For the sequences which are absolutely not realistic, but which have, at the same time, a significance in the film... The enigmatic character of Vincent's childhood friend who becomes the transvestite bathroom attendant, what does their reunion mean for you?
- Vincent is not just a factory worker. He also dabbles in painting. He obviously has a past that he was obligated to forget, to deny, when he married, when he started a family. He stumbles on a friend from another time of his life. An unhappy friend in an extreme situation. He lives alone in a basement and his only friends are two rats. He's obligated to disguise himself as a woman to make a living, although he too is a painter. They both have childhood memories.

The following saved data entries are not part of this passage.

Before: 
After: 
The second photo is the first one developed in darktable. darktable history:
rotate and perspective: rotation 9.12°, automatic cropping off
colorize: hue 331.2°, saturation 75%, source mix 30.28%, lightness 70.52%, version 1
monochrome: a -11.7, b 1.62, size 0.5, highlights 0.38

They are true long lost friends. They probably dreamed about painting together.

Why Venice?
- The idea was to send Vincent to a faraway country. But faraway countries, we've seen them already. If there's a strange and not-so-faraway place, then it's Venice. It's semi-reality, semi-fantastic. We found a setting not too postcard-like with water and boats, where people live on water, where people move around on water. Where water is constantly present. Venice itself is a character. When you fill this Venice with something warm, simple and normal, you erase the traditional decor and you have the right to concentrate on the destiny and the life of the human beings which live there. But the charm is there. When we get off the train and find ourselves on the bank of the Grand Canal, we're dazzled by the beauty of the buildings and by the strangeness of the way of moving around. For a filmmaker, shooting in Venice is a pleasure.
A travelling shot on a boat would never have the same rhythm as one on a car... The sounds recorded are also very particular. Instead of the rumbling of cars, like in all cities, we hear the humming of boat motors mixed with the singing or accordions and guitars.